JUAN GONZÁLEZ: And in the context of that, your expectations in terms of what Secretary Haaland will be able to accomplish, given the fact that she is in charge of interior, but the cleanup is largely a responsibility of the EPA, isn’t it?

LEONA MORGAN: Well, on Navajo, it’s five federal agencies working with Navajo Nation, and it is largely EPA Region 9 out of San Francisco. However, the EPA is putting out media that it’s — you know, recently there was an article saying they had received over $200 million for cleanup. And some of the information that’s being put out there is a little bit misleading — or a lot misleading, as according to Navajo Nation EPA Superfund director Dariel Yazzie. I had a long conversation with him about some of the cleanup and the proposals. And what he’s saying is that Navajo has a very limited seat at the table when it comes to making decisions and enforcing our Navajo policy, as well as stronger cleanup standards.

And so, we need Secretary Haaland to help to curb the startup of new mines and then also to work with the agencies. There’s five federal agencies and the Navajo Nation doing this cleanup. But, like I said, that’s only 523 abandoned mine sites, whereas there’s over 15,000 in the whole country. And so, we really need federal dollars and better cleanup standards.

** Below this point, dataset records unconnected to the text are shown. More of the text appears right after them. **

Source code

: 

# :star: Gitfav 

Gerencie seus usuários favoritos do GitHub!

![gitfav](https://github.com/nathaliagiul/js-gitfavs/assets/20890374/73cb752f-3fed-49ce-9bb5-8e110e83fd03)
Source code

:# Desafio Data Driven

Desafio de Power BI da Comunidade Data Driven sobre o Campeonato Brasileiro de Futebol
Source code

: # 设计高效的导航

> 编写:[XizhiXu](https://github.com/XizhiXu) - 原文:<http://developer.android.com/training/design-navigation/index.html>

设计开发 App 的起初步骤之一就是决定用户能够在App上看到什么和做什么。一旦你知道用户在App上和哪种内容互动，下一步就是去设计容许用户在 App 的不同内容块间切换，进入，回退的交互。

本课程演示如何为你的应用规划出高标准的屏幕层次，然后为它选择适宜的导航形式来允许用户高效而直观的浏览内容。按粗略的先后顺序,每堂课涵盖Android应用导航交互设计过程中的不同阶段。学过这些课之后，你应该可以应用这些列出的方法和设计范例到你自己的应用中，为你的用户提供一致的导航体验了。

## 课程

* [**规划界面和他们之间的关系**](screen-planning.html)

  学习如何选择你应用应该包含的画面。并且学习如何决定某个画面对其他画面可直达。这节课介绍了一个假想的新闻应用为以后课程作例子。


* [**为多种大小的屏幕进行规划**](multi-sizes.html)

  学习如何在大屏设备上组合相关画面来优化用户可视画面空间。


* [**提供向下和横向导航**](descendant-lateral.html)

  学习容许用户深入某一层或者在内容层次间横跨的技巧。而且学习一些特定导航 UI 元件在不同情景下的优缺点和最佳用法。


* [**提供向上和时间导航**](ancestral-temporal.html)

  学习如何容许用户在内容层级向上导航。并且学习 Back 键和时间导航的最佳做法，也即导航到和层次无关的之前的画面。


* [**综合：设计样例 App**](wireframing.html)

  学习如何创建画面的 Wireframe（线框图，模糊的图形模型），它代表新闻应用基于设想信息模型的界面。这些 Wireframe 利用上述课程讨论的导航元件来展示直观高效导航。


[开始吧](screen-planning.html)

Right now there’s a 10-year plan that’s being proposed, and some of the standards for the allowable levels of radiation are much higher than would be acceptable in, let’s say, an urban environment or in a white community.

And this is really going to impact our people, you know, as uranium and radiation cause health impacts. It takes a long time for these health impacts to show up. And so, right now we are experiencing a lot of the residual effects. One health study, called the Navajo Birth Cohort Study, has found high levels of uranium in newborn babies. And these are babies that are born across the reservation, not just near abandoned uranium sites. And so, we do need Secretary Haaland to push for comprehensive cleanup, as well as comprehensive health studies. And this is, specifically, I’m talking about Navajo Nation, but across the country, as well as protections for our sacred places, because a lot of our sacred places have been mined and are targeted for new mining.

AMY GOODMAN: Leona Morgan, we’re going to continue to cover these issues in the months to come. Leona Morgan is a Diné/Navajo anti-nuclear activist and community organizer, coordinator with the Nuclear Issues Study Group and an organizer with Haul No!